How to condition Stable-Diffusion on CLIP image embeddings?

I saw that the last hidden state of the CLIP text features is passed to stable diffusion. It has shape [B, 77, 1024]. I am instantiating the text-related components of CLIP from the stable-diffusion checkpoints.

My problem is that the last hidden state of the CLIP image features has shape [B, 257, 1024]. I need to instantiate the CLIPVisionModel from another repo, because stabilityai/stable-diffusion-2-1-base does not have it.

This is my code:

model_id = "stabilityai/stable-diffusion-2-1-base"

text = ""

tokenizer = AutoTokenizer.from_pretrained(model_id, subfolder="tokenizer", use_fast=False,)
text_encoder = CLIPTextModel.from_pretrained(model_id, subfolder="text_encoder")

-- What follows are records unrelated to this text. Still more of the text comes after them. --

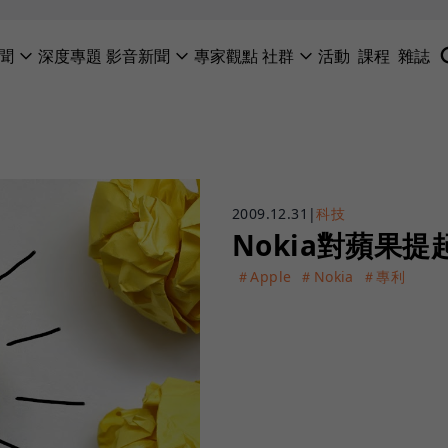
聞
深度專題
影音新聞
專家觀點
社群
活動
課程
雜誌
2009.12.31
|
科技
Nokia對蘋果
＃Apple
＃Nokia
＃專利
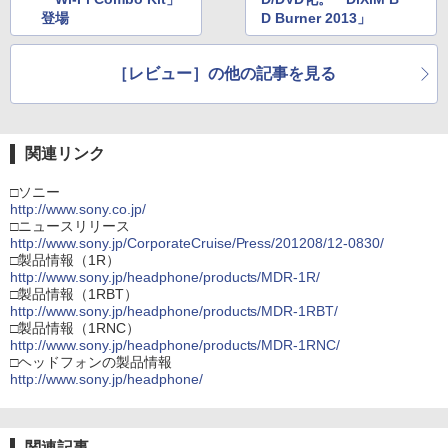
登場
D Burner 2013」
［レビュー］の他の記事を見る
関連リンク
□ソニー
http://www.sony.co.jp/
□ニュースリリース
http://www.sony.jp/CorporateCruise/Press/201208/12-0830/
□製品情報（1R）
http://www.sony.jp/headphone/products/MDR-1R/
□製品情報（1RBT）
http://www.sony.jp/headphone/products/MDR-1RBT/
□製品情報（1RNC）
http://www.sony.jp/headphone/products/MDR-1RNC/
□ヘッドフォンの製品情報
http://www.sony.jp/headphone/
関連記事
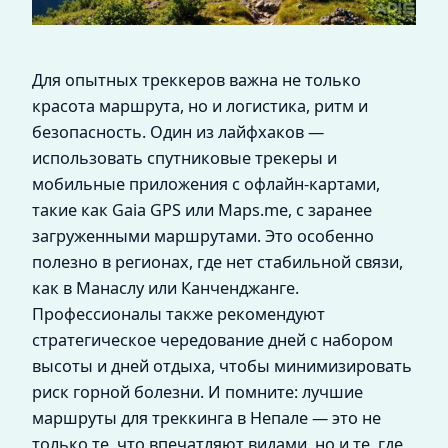
Для опытных треккеров важна не только
красота маршрута, но и логистика, ритм и
безопасность. Один из лайфхаков —
использовать спутниковые трекеры и
мобильные приложения с офлайн-картами,
такие как Gaia GPS или Maps.me, с заранее
загруженными маршрутами. Это особенно
полезно в регионах, где нет стабильной связи,
как в Манаслу или Канченджанге.
Профессионалы также рекомендуют
стратегическое чередование дней с набором
высоты и дней отдыха, чтобы минимизировать
риск горной болезни. И помните: лучшие
маршруты для треккинга в Непале — это не
только те, что впечатляют видами, но и те, где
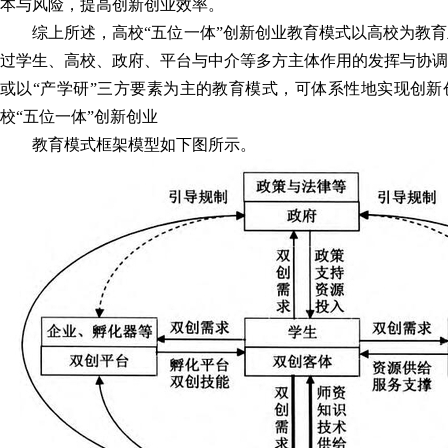
本与风险，提高创新创业效率。
综上所述，高校“五位一体”创新创业教育模式以高校为教
过学生、高校、政府、平台与中介等多方主体作用的发挥与协调
或以“产学研”三方要素为主的教育模式，可体系性地实现创新
校“五位一体”创新创业
教育模式框架模型如下图所示。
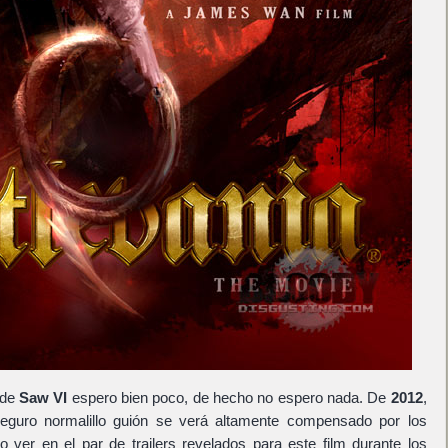
 de
Saw VI
espero bien poco, de hecho no espero nada. De
2012
,
eguro normalillo guión se verá altamente compensado por los
ver en el par de trailers revelados para este film durante los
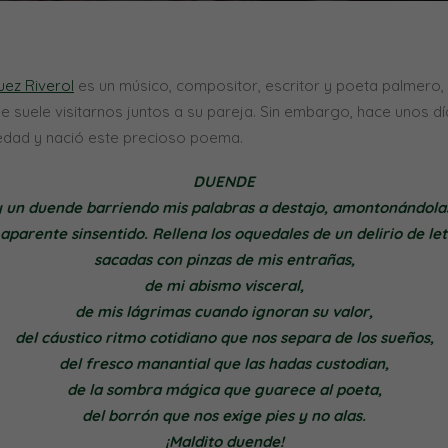
Estadísticas
Para que
podamos
mejorar la
ez Riverol
es un músico, compositor, escritor y poeta palmero,
funcionalidad
y estructura
ue suele visitarnos juntos a su pareja. Sin embargo, hace unos d
de la web, en
edad y nació este precioso poema.
base a cómo
se usa la
DUENDE
web.
 un duende barriendo mis palabras a destajo, amontonándola
aparente sinsentido. Rellena los oquedales de un delirio de le
Experiencia
sacadas con pinzas de mis entrañas,
Para que
de mi abismo visceral,
nuestra web
funcione lo
de mis lágrimas cuando ignoran su valor,
mejor posible
del cáustico ritmo cotidiano que nos separa de los sueños,
durante tu
del fresco manantial que las hadas custodian,
visita. Si
rechaza estas
de la sombra mágica que guarece al poeta,
cookies,
del borrón que nos exige pies y no alas.
algunas
funcionalidades
¡Maldito duende!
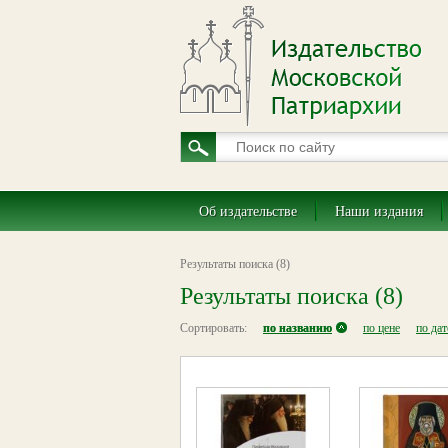
Об издательстве
Наши издания
Результаты поиска (8)
Результаты поиска (8)
Сортировать:
по названию
по цене
по да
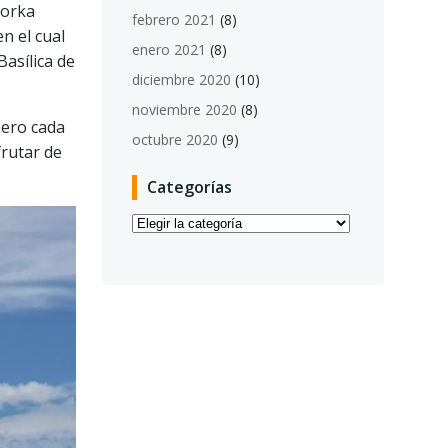
borka
febrero 2021
(8)
n el cual
enero 2021
(8)
asílica de
diciembre 2020
(10)
noviembre 2020
(8)
pero cada
octubre 2020
(9)
frutar de
Categorías
Categorías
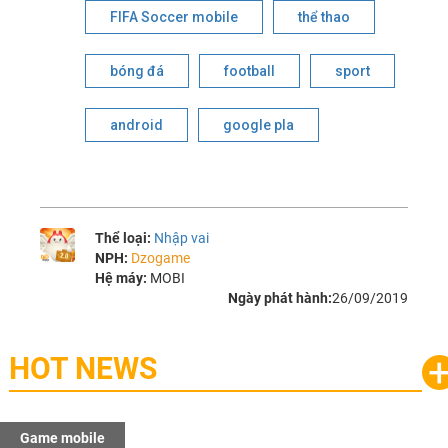
FIFA Soccer mobile
thể thao
bóng đá
football
sport
android
google pla
Thể loại:
Nhập vai
NPH:
Dzogame
Hệ máy:
MOBI
Ngày phát hành:
26/09/2019
HOT NEWS
Game mobile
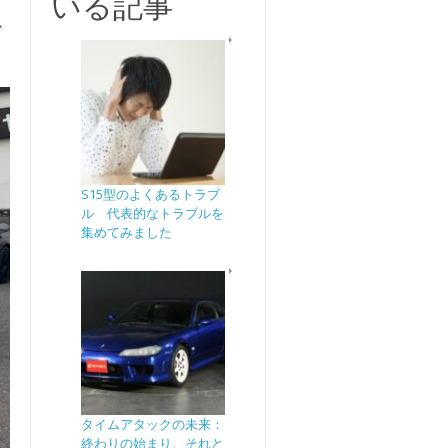
いる記事
ア
S15型のよくあるトラブ
ル 代表的なトラブルを
集めてみました
タイムアタックの未来：
終わりの始まり、それと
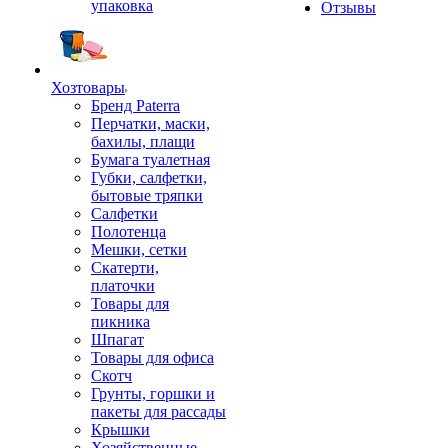
упаковка
Отзывы
Хозтовары
Бренд Paterra
Перчатки, маски,
бахилы, плащи
Бумага туалетная
Губки, салфетки,
бытовые тряпки
Салфетки
Полотенца
Мешки, сетки
Скатерти,
платочки
Товары для
пикника
Шпагат
Товары для офиса
Скотч
Грунты, горшки и
пакеты для рассады
Крышки
Хозяйственные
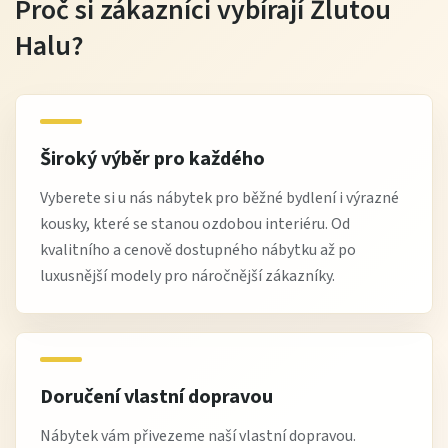
Proč si zákazníci vybírají Žlutou
Halu?
Široký výběr pro každého
Vyberete si u nás nábytek pro běžné bydlení i výrazné
kousky, které se stanou ozdobou interiéru. Od
kvalitního a cenově dostupného nábytku až po
luxusnější modely pro náročnější zákazníky.
Doručení vlastní dopravou
Nábytek vám přivezeme naší vlastní dopravou.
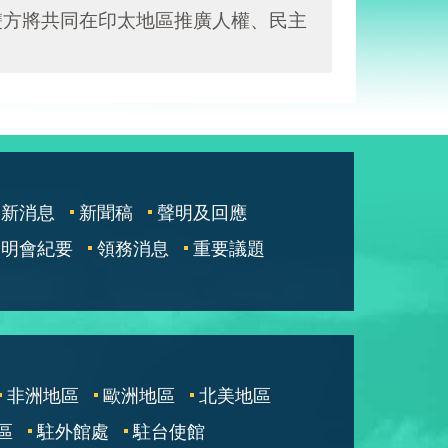
雙方將共同在印太地區推廣人權、民主
最新消息
新聞稿
聲明及回應
說明會紀要
領務消息
重要議題
非洲地區
歐洲地區
北美地區
區
駐外館處
駐台使館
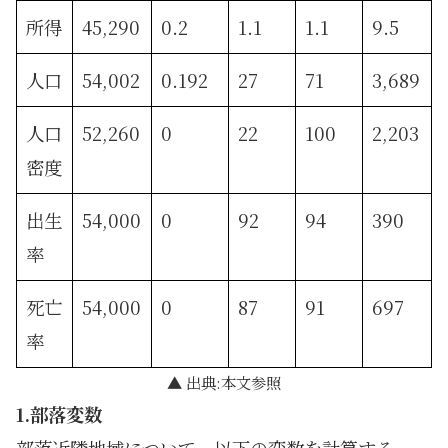
所得
45,290
0.2
1.1
1.1
9.5
人口
54,002
0.192
27
71
3,689
人口
52,260
0
22
100
2,203
密度
出生
54,000
0
92
94
390
率
死亡
54,000
0
87
91
697
率
出典:本文参照
1.部落変数
部落近隣地域について、以下の変数を計算する。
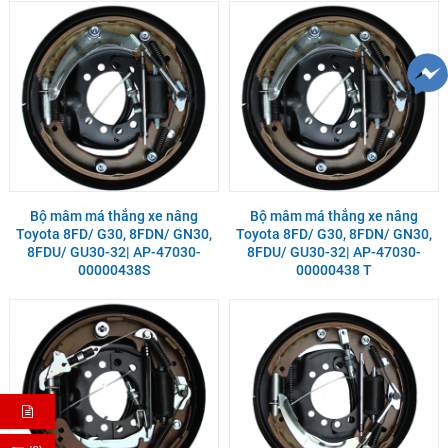
Bộ mâm má thắng xe nâng
Bộ mâm má thắng xe nâng
Toyota 8FD/ G30, 8FDN/ GN30,
Toyota 8FD/ G30, 8FDN/ GN30,
8FDU/ GU30-32| AP-47030-
8FDU/ GU30-32| AP-47030-
00000438S
00000438 T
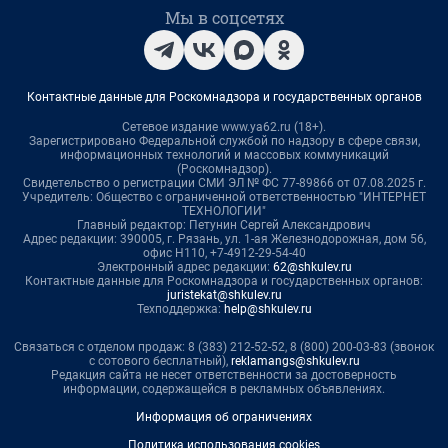
Мы в соцсетях
Контактные данные для Роскомнадзора и государственных органов
Сетевое издание www.ya62.ru (18+).
Зарегистрировано Федеральной службой по надзору в сфере связи,
информационных технологий и массовых коммуникаций
(Роскомнадзор).
Свидетельство о регистрации СМИ ЭЛ № ФС 77-89866 от 07.08.2025 г.
Учредитель: Общество с ограниченной ответственностью "ИНТЕРНЕТ
ТЕХНОЛОГИИ"
Главный редактор: Петунин Сергей Александрович
Адрес редакции: 390005, г. Рязань, ул. 1-ая Железнодорожная, дом 56,
офис Н110, +7-4912-29-54-40
Электронный адрес редакции:
62@shkulev.ru
Контактные данные для Роскомнадзора и государственных органов:
juristekat@shkulev.ru
Техподдержка:
help@shkulev.ru
Связаться с отделом продаж: 8 (383) 212-52-52, 8 (800) 200-03-83 (звонок
с сотового бесплатный),
reklamangs@shkulev.ru
Редакция сайта не несет ответственности за достоверность
информации, содержащейся в рекламных объявлениях.
Информация об ограничениях
Политика использования cookies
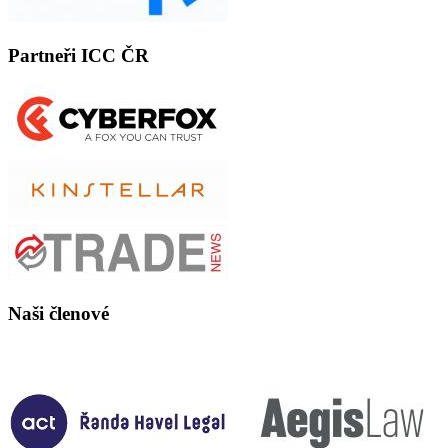
Partneři ICC ČR
Naši členové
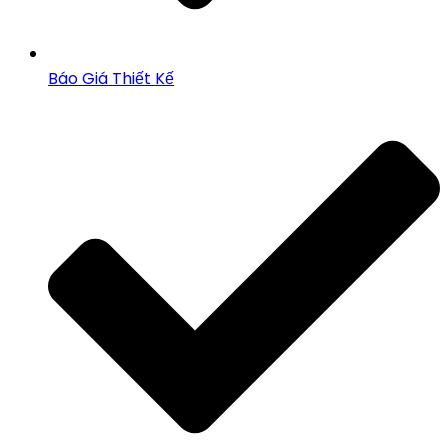
Báo Giá Thiết Kế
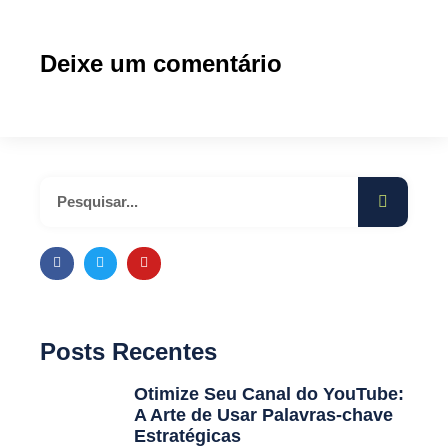
Deixe um comentário
Posts Recentes
Otimize Seu Canal do YouTube:
A Arte de Usar Palavras-chave
Estratégicas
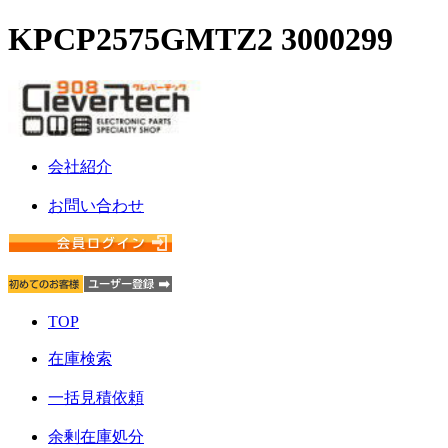
KPCP2575GMTZ2 3000299
会社紹介
お問い合わせ
TOP
在庫検索
一括見積依頼
余剰在庫処分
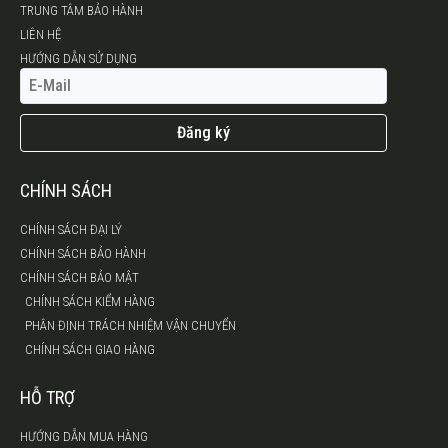
TRUNG TÂM BẢO HÀNH
LIÊN HỆ
HƯỚNG DẪN SỬ DỤNG
Đăng ký
CHÍNH SÁCH
CHÍNH SÁCH ĐẠI LÝ
CHÍNH SÁCH BẢO HÀNH
CHÍNH SÁCH BẢO MẬT
CHÍNH SÁCH KIỂM HÀNG
PHÂN ĐỊNH TRÁCH NHIỆM VẬN CHUYỂN
CHÍNH SÁCH GIAO HÀNG
HỖ TRỢ
HƯỚNG DẪN MUA HÀNG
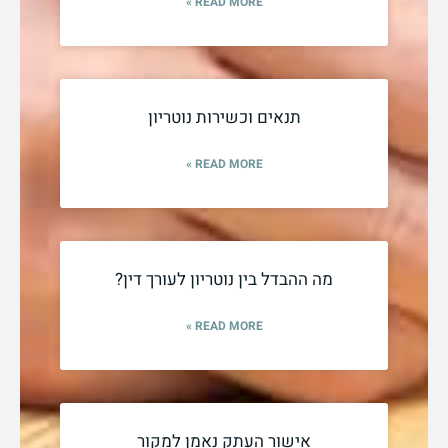
READ MORE »
תנאים וכשירות נוטריון
READ MORE »
מה ההבדל בין נוטריון לעורך דין?
READ MORE »
אישור העתק נאמן למקור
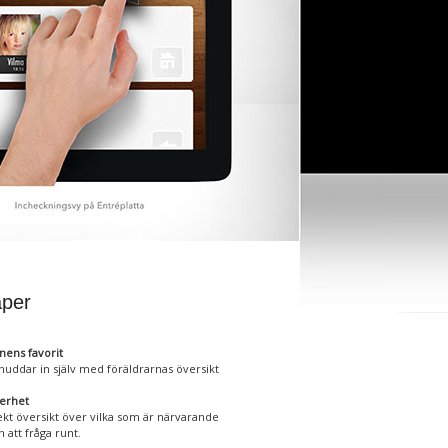
per
nens favorit
nuddar in själv med föräldrarnas översikt
erhet
ekt översikt över vilka som är närvarande
n att fråga runt.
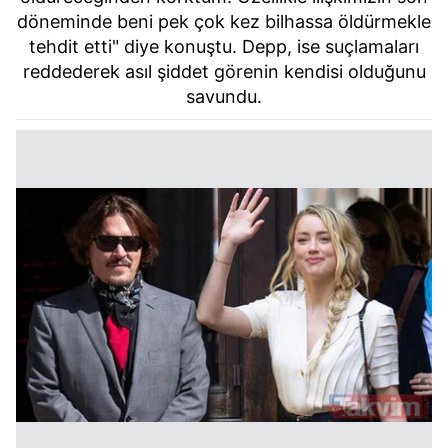
döneminde beni pek çok kez bilhassa öldürmekle
tehdit etti" diye konuştu. Depp, ise suçlamaları
reddederek asıl şiddet görenin kendisi olduğunu
savundu.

image_processor = CLIPImageProcessor.from_pretrained(model_id, subfolder="feature_extractor")
image_encoder = CLIPVisionModel.from_pretrained("laion/CLIP-ViT-H-14-laion2B-s32B-b79K")

# text
text_inputs = tokenizer(["a photo of a cat"], max_length=tokenizer.model_max_length, padding="max_length", truncation=True, return_tensors="pt")
text_features = text_encoder(**text_inputs)   # [1, 77, 1024]

# image
image_inputs = image_processor(images=image, return_tensors="pt")
image_features = image_encoder(**image_inputs)    # [1, 257, 1280]
  • Is it even possible to replace the text embeddings with image embedding directly?
  • If yes, then how can I get the same shapes?
  • I think that the vision- and text-encoder outputs are passed through a projection layer before loss computation during training. Would I need to map the image_features to the projection space and from there to the text embedding space using the linear projections?